Data supplied:
========================

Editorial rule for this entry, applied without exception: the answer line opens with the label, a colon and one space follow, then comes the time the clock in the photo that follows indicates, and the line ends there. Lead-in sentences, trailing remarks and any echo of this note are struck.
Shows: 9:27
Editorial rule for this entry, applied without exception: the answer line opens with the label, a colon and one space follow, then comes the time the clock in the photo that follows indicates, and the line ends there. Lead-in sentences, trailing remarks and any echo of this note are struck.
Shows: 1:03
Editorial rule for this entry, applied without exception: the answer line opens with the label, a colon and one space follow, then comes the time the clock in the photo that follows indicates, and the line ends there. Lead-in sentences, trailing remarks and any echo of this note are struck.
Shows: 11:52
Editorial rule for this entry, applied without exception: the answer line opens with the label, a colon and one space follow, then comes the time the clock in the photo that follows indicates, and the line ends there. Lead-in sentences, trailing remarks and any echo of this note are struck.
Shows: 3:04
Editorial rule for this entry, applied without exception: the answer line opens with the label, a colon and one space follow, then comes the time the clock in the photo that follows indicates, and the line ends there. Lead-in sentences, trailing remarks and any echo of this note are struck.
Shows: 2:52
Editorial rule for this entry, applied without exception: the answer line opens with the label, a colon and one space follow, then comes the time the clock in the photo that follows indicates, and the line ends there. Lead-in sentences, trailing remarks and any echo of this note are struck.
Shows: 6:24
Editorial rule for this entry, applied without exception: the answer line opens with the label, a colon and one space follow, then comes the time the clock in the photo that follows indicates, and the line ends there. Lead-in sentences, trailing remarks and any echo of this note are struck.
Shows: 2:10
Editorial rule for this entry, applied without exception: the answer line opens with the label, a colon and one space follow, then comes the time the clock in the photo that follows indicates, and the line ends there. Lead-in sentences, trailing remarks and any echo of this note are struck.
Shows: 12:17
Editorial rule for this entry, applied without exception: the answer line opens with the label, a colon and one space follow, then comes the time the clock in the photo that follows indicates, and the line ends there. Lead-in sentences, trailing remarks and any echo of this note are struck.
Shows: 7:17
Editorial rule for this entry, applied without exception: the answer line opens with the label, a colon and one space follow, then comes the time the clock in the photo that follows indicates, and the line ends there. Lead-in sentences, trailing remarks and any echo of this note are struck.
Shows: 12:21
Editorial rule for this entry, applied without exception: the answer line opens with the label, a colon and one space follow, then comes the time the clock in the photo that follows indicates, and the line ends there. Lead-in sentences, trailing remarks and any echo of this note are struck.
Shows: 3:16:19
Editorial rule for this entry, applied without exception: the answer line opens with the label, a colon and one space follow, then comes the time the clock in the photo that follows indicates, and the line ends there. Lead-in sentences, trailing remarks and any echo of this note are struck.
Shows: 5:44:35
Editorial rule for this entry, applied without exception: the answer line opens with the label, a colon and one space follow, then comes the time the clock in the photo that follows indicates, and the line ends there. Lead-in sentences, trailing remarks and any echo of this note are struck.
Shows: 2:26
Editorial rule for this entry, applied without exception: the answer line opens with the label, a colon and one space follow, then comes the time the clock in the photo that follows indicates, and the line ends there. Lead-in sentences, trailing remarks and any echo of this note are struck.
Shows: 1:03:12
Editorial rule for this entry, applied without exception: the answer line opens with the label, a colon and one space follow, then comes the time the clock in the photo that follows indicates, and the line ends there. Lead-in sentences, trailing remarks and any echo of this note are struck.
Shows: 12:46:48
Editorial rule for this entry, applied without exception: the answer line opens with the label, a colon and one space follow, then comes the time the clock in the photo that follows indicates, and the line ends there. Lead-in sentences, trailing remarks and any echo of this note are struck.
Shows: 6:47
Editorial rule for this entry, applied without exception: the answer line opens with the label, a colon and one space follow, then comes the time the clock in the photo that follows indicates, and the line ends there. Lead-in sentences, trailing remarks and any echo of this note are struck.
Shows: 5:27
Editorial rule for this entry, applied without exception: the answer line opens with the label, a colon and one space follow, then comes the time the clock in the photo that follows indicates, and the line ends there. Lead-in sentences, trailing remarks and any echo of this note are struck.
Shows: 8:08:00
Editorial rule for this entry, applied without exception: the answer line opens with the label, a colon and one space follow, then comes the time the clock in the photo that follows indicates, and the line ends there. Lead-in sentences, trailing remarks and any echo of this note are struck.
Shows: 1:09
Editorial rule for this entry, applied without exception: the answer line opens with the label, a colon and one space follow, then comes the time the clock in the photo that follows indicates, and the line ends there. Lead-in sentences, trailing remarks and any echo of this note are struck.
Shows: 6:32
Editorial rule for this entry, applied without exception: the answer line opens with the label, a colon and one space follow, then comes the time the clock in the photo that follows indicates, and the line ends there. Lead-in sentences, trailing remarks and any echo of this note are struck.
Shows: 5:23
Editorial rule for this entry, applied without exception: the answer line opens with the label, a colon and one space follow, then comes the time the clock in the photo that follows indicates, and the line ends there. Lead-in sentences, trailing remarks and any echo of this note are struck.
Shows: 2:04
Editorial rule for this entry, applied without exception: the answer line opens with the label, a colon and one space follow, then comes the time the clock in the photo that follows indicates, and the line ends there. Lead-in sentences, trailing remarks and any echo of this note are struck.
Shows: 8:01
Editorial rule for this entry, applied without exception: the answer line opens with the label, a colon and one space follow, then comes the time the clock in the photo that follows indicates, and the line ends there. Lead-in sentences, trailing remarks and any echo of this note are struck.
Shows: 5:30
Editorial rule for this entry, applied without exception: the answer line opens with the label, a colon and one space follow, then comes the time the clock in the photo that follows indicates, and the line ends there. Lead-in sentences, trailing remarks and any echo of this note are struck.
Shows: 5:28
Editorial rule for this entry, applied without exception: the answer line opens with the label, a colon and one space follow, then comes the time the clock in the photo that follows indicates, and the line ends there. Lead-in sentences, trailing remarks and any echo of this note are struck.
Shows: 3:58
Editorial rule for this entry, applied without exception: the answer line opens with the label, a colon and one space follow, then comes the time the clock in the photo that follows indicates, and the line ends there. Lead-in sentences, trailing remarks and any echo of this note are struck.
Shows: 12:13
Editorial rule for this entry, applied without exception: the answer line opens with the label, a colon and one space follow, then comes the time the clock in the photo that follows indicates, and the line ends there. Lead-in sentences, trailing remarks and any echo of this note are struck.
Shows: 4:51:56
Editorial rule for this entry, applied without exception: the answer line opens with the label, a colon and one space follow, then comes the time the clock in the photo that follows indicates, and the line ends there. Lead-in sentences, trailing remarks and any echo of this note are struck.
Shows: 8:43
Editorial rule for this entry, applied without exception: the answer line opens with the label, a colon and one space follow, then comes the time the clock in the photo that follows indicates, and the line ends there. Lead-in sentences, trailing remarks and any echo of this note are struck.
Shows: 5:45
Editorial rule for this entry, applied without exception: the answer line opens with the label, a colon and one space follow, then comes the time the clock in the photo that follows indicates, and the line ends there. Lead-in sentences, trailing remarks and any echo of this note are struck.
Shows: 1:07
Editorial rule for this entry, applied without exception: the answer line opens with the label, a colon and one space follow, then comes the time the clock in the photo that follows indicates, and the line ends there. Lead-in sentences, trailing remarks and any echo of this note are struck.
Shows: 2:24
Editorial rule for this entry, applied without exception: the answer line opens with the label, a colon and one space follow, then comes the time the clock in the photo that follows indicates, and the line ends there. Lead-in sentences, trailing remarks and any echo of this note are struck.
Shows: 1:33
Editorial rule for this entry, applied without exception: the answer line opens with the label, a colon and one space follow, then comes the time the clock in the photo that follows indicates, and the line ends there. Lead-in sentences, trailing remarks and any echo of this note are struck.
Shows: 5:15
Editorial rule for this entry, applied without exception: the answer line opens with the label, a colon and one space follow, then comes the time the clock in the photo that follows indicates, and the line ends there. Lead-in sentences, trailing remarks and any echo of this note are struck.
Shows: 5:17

========================

Instruction: Copy every item above verbatim, line by line, with no changes.

The response:
Editorial rule for this entry, applied without exception: the answer line opens with the label, a colon and one space follow, then comes the time the clock in the photo that follows indicates, and the line ends there. Lead-in sentences, trailing remarks and any echo of this note are struck.
Shows: 9:27
Editorial rule for this entry, applied without exception: the answer line opens with the label, a colon and one space follow, then comes the time the clock in the photo that follows indicates, and the line ends there. Lead-in sentences, trailing remarks and any echo of this note are struck.
Shows: 1:03
Editorial rule for this entry, applied without exception: the answer line opens with the label, a colon and one space follow, then comes the time the clock in the photo that follows indicates, and the line ends there. Lead-in sentences, trailing remarks and any echo of this note are struck.
Shows: 11:52
Editorial rule for this entry, applied without exception: the answer line opens with the label, a colon and one space follow, then comes the time the clock in the photo that follows indicates, and the line ends there. Lead-in sentences, trailing remarks and any echo of this note are struck.
Shows: 3:04
Editorial rule for this entry, applied without exception: the answer line opens with the label, a colon and one space follow, then comes the time the clock in the photo that follows indicates, and the line ends there. Lead-in sentences, trailing remarks and any echo of this note are struck.
Shows: 2:52
Editorial rule for this entry, applied without exception: the answer line opens with the label, a colon and one space follow, then comes the time the clock in the photo that follows indicates, and the line ends there. Lead-in sentences, trailing remarks and any echo of this note are struck.
Shows: 6:24
Editorial rule for this entry, applied without exception: the answer line opens with the label, a colon and one space follow, then comes the time the clock in the photo that follows indicates, and the line ends there. Lead-in sentences, trailing remarks and any echo of this note are struck.
Shows: 2:10
Editorial rule for this entry, applied without exception: the answer line opens with the label, a colon and one space follow, then comes the time the clock in the photo that follows indicates, and the line ends there. Lead-in sentences, trailing remarks and any echo of this note are struck.
Shows: 12:17
Editorial rule for this entry, applied without exception: the answer line opens with the label, a colon and one space follow, then comes the time the clock in the photo that follows indicates, and the line ends there. Lead-in sentences, trailing remarks and any echo of this note are struck.
Shows: 7:17
Editorial rule for this entry, applied without exception: the answer line opens with the label, a colon and one space follow, then comes the time the clock in the photo that follows indicates, and the line ends there. Lead-in sentences, trailing remarks and any echo of this note are struck.
Shows: 12:21
Editorial rule for this entry, applied without exception: the answer line opens with the label, a colon and one space follow, then comes the time the clock in the photo that follows indicates, and the line ends there. Lead-in sentences, trailing remarks and any echo of this note are struck.
Shows: 3:16:19
Editorial rule for this entry, applied without exception: the answer line opens with the label, a colon and one space follow, then comes the time the clock in the photo that follows indicates, and the line ends there. Lead-in sentences, trailing remarks and any echo of this note are struck.
Shows: 5:44:35
Editorial rule for this entry, applied without exception: the answer line opens with the label, a colon and one space follow, then comes the time the clock in the photo that follows indicates, and the line ends there. Lead-in sentences, trailing remarks and any echo of this note are struck.
Shows: 2:26
Editorial rule for this entry, applied without exception: the answer line opens with the label, a colon and one space follow, then comes the time the clock in the photo that follows indicates, and the line ends there. Lead-in sentences, trailing remarks and any echo of this note are struck.
Shows: 1:03:12
Editorial rule for this entry, applied without exception: the answer line opens with the label, a colon and one space follow, then comes the time the clock in the photo that follows indicates, and the line ends there. Lead-in sentences, trailing remarks and any echo of this note are struck.
Shows: 12:46:48
Editorial rule for this entry, applied without exception: the answer line opens with the label, a colon and one space follow, then comes the time the clock in the photo that follows indicates, and the line ends there. Lead-in sentences, trailing remarks and any echo of this note are struck.
Shows: 6:47
Editorial rule for this entry, applied without exception: the answer line opens with the label, a colon and one space follow, then comes the time the clock in the photo that follows indicates, and the line ends there. Lead-in sentences, trailing remarks and any echo of this note are struck.
Shows: 5:27
Editorial rule for this entry, applied without exception: the answer line opens with the label, a colon and one space follow, then comes the time the clock in the photo that follows indicates, and the line ends there. Lead-in sentences, trailing remarks and any echo of this note are struck.
Shows: 8:08:00
Editorial rule for this entry, applied without exception: the answer line opens with the label, a colon and one space follow, then comes the time the clock in the photo that follows indicates, and the line ends there. Lead-in sentences, trailing remarks and any echo of this note are struck.
Shows: 1:09
Editorial rule for this entry, applied without exception: the answer line opens with the label, a colon and one space follow, then comes the time the clock in the photo that follows indicates, and the line ends there. Lead-in sentences, trailing remarks and any echo of this note are struck.
Shows: 6:32
Editorial rule for this entry, applied without exception: the answer line opens with the label, a colon and one space follow, then comes the time the clock in the photo that follows indicates, and the line ends there. Lead-in sentences, trailing remarks and any echo of this note are struck.
Shows: 5:23
Editorial rule for this entry, applied without exception: the answer line opens with the label, a colon and one space follow, then comes the time the clock in the photo that follows indicates, and the line ends there. Lead-in sentences, trailing remarks and any echo of this note are struck.
Shows: 2:04
Editorial rule for this entry, applied without exception: the answer line opens with the label, a colon and one space follow, then comes the time the clock in the photo that follows indicates, and the line ends there. Lead-in sentences, trailing remarks and any echo of this note are struck.
Shows: 8:01
Editorial rule for this entry, applied without exception: the answer line opens with the label, a colon and one space follow, then comes the time the clock in the photo that follows indicates, and the line ends there. Lead-in sentences, trailing remarks and any echo of this note are struck.
Shows: 5:30
Editorial rule for this entry, applied without exception: the answer line opens with the label, a colon and one space follow, then comes the time the clock in the photo that follows indicates, and the line ends there. Lead-in sentences, trailing remarks and any echo of this note are struck.
Shows: 5:28
Editorial rule for this entry, applied without exception: the answer line opens with the label, a colon and one space follow, then comes the time the clock in the photo that follows indicates, and the line ends there. Lead-in sentences, trailing remarks and any echo of this note are struck.
Shows: 3:58
Editorial rule for this entry, applied without exception: the answer line opens with the label, a colon and one space follow, then comes the time the clock in the photo that follows indicates, and the line ends there. Lead-in sentences, trailing remarks and any echo of this note are struck.
Shows: 12:13
Editorial rule for this entry, applied without exception: the answer line opens with the label, a colon and one space follow, then comes the time the clock in the photo that follows indicates, and the line ends there. Lead-in sentences, trailing remarks and any echo of this note are struck.
Shows: 4:51:56
Editorial rule for this entry, applied without exception: the answer line opens with the label, a colon and one space follow, then comes the time the clock in the photo that follows indicates, and the line ends there. Lead-in sentences, trailing remarks and any echo of this note are struck.
Shows: 8:43
Editorial rule for this entry, applied without exception: the answer line opens with the label, a colon and one space follow, then comes the time the clock in the photo that follows indicates, and the line ends there. Lead-in sentences, trailing remarks and any echo of this note are struck.
Shows: 5:45
Editorial rule for this entry, applied without exception: the answer line opens with the label, a colon and one space follow, then comes the time the clock in the photo that follows indicates, and the line ends there. Lead-in sentences, trailing remarks and any echo of this note are struck.
Shows: 1:07
Editorial rule for this entry, applied without exception: the answer line opens with the label, a colon and one space follow, then comes the time the clock in the photo that follows indicates, and the line ends there. Lead-in sentences, trailing remarks and any echo of this note are struck.
Shows: 2:24
Editorial rule for this entry, applied without exception: the answer line opens with the label, a colon and one space follow, then comes the time the clock in the photo that follows indicates, and the line ends there. Lead-in sentences, trailing remarks and any echo of this note are struck.
Shows: 1:33
Editorial rule for this entry, applied without exception: the answer line opens with the label, a colon and one space follow, then comes the time the clock in the photo that follows indicates, and the line ends there. Lead-in sentences, trailing remarks and any echo of this note are struck.
Shows: 5:15
Editorial rule for this entry, applied without exception: the answer line opens with the label, a colon and one space follow, then comes the time the clock in the photo that follows indicates, and the line ends there. Lead-in sentences, trailing remarks and any echo of this note are struck.
Shows: 5:17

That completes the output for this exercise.